• [WHAT TO WORK ON]
The result should be every line of the listing that contains "scroll".

• [EXCERPTED RECORDS]
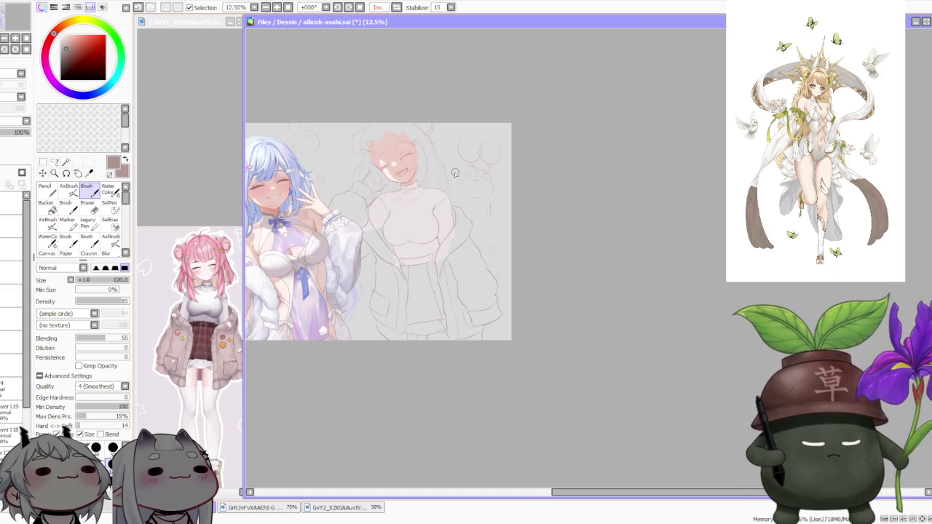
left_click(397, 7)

--

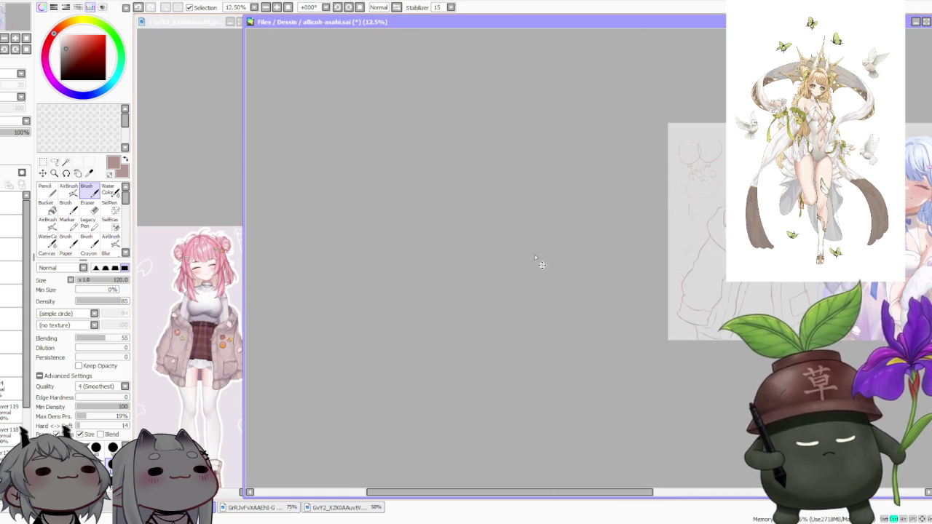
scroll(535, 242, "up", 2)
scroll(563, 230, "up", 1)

• [OUTPUT BELOW]
scroll(535, 242, "up", 2)
scroll(563, 230, "up", 1)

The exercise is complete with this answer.